**WHAT IS REQUIRED**
Beginning with the line that holds "cracks on the", write out each line exactly as it stands until the end of the data, and include no pictures.

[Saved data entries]

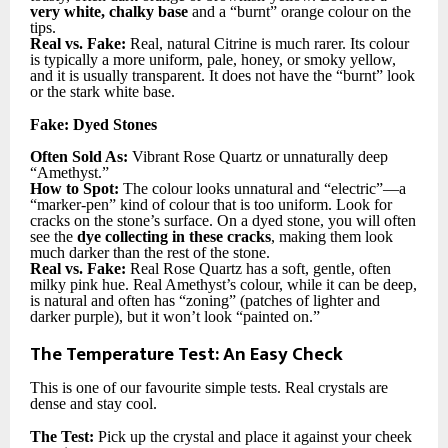
very white, chalky base
and a “burnt” orange colour on the
tips.
Real vs. Fake:
Real, natural Citrine is much rarer. Its colour
is typically a more uniform, pale, honey, or smoky yellow,
and it is usually transparent. It does not have the “burnt” look
or the stark white base.
Fake: Dyed Stones
Often Sold As:
Vibrant Rose Quartz or unnaturally deep
“Amethyst.”
How to Spot:
The colour looks unnatural and “electric”—a
“marker-pen” kind of colour that is too uniform. Look for
cracks on the stone’s surface. On a dyed stone, you will often
see the
dye collecting in these cracks
, making them look
much darker than the rest of the stone.
Real vs. Fake:
Real Rose Quartz has a soft, gentle, often
milky pink hue. Real Amethyst’s colour, while it can be deep,
is natural and often has “zoning” (patches of lighter and
darker purple), but it won’t look “painted on.”
The Temperature Test: An Easy Check
This is one of our favourite simple tests. Real crystals are
dense and stay cool.
The Test:
Pick up the crystal and place it against your cheek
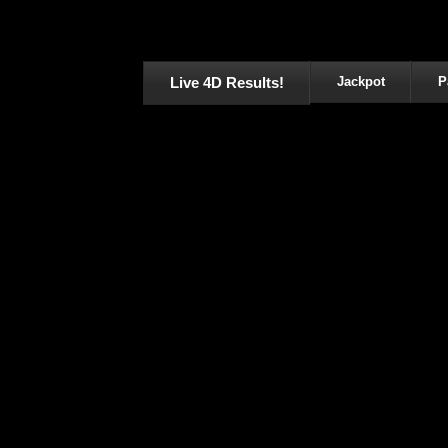
Live 4D Results!
Jackpot
P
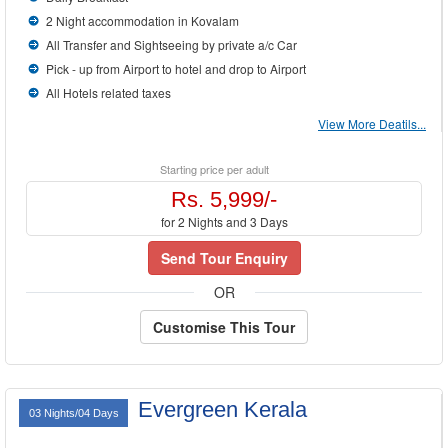
2 Night accommodation in Kovalam
All Transfer and Sightseeing by private a/c Car
Pick - up from Airport to hotel and drop to Airport
All Hotels related taxes
View More Deatils...
Starting price per adult
Rs. 5,999/-
for 2 Nights and 3 Days
Send Tour Enquiry
OR
Customise This Tour
Evergreen Kerala
03 Nights/04 Days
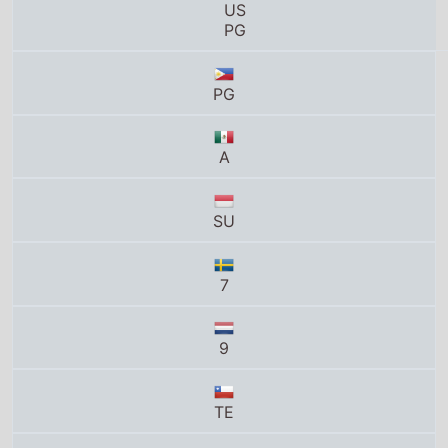
US
PG
PG
A
SU
7
9
TE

**WRITTEN ANSWER**
cracks on the stone’s surface. On a dyed stone, you will often
see the
dye collecting in these cracks
, making them look
much darker than the rest of the stone.
Real vs. Fake:
Real Rose Quartz has a soft, gentle, often
milky pink hue. Real Amethyst’s colour, while it can be deep,
is natural and often has “zoning” (patches of lighter and
darker purple), but it won’t look “painted on.”
The Temperature Test: An Easy Check
This is one of our favourite simple tests. Real crystals are
dense and stay cool.
The Test:
Pick up the crystal and place it against your cheek
Live 4D Results!
Jackpot
P
2 Night accommodation in Kovalam
All Transfer and Sightseeing by private a/c Car
Pick - up from Airport to hotel and drop to Airport
All Hotels related taxes
View More Deatils...
Starting price per adult
Rs. 5,999/-
for 2 Nights and 3 Days
Send Tour Enquiry
OR
Customise This Tour
Evergreen Kerala
03 Nights/04 Days
US
PG
PG
A
SU
7
9
TE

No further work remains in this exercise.